The silence that followed was not a cue to speak. It was simply Accius leaving a space for him to consider the error of his ways. Ruso let his vision drift out of focus. It was the adult equivalent of the child closing his eyes to make himself invisible.

Accius said, “I’m told the kidnap victim was already in dispute with the family.”

No doubt the outraged natives had pointed that out too.

“Did anyone know this before we burned their houses down?”

Fabius swallowed noisily. “There was a complaint, sir. The man was disciplined.”

If he thought that was going to excuse him, he was wrong. “Why wasn’t the legate made aware of this when he was asked to authorize reprisals?”

Fabius made a sound as though he had something stuck in his throat. Ruso, even more glad than before that he had not been involved in the reprisals, was relieved to be out of the line of fire. The silence went on until Fabius ventured, “I wasn’t aware of the request, sir.”

Accius moved again, and the stacks swayed in the opposite direction. “Who received the original complaint?”

“I did, sir,” Fabius answered.

“Who disciplined the man?”

“I did, sir.”

“Who requested the authorization for reprisals?”

“Optio Daminius, sir.”

“He’s your optio, man! What sort of an outfit are you running here?”

“I wasn’t aware—”

“Well, you should have been. And as if that weren’t bad enough, the doctor here had the bright idea of annoying the natives even further by sending men out to shake them down for someone who wasn’t there!” Accius left another pause for remorse before continuing, “Obviously the legate’s ordered us to stand by the actions that were taken. No apologies. An assault on one of our men can’t be allowed to pass no matter how justified the natives thought it might be. How badly hurt is he?”

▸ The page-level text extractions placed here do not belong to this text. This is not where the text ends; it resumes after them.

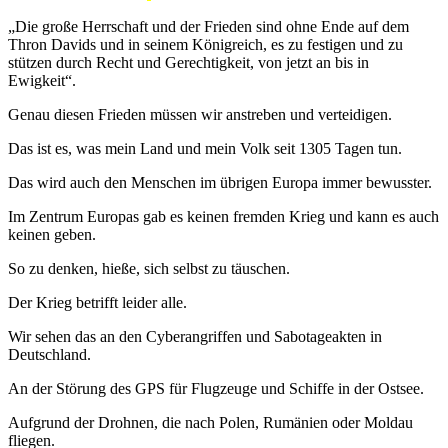
„Die große Herrschaft und der Frieden sind ohne Ende auf dem
Thron Davids und in seinem Königreich, es zu festigen und zu
stützen durch Recht und Gerechtigkeit, von jetzt an bis in
Ewigkeit“.
Genau diesen Frieden müssen wir anstreben und verteidigen.
Das ist es, was mein Land und mein Volk seit 1305 Tagen tun.
Das wird auch den Menschen im übrigen Europa immer bewusster.
Im Zentrum Europas gab es keinen fremden Krieg und kann es auch
keinen geben.
So zu denken, hieße, sich selbst zu täuschen.
Der Krieg betrifft leider alle.
Wir sehen das an den Cyberangriffen und Sabotageakten in
Deutschland.
An der Störung des GPS für Flugzeuge und Schiffe in der Ostsee.
Aufgrund der Drohnen, die nach Polen, Rumänien oder Moldau
fliegen.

“He’s more humiliated than hurt, sir,” put in Ruso. “This all started because he mistreated a girl. I think the family just intended it as a message.”

“Well, now they’ve had their reply,” said Accius. “Centurion, you will discipline the man involved, and do it more successfully than last time. Then have him transferred somewhere out of reach. Thanks to him and you two, we’ve successfully managed to enrage every local within a five-mile radius. As a result, we have movement restrictions and a curfew we didn’t want to have to police. Any man out there on his own will be in trouble now, if he wasn’t before.”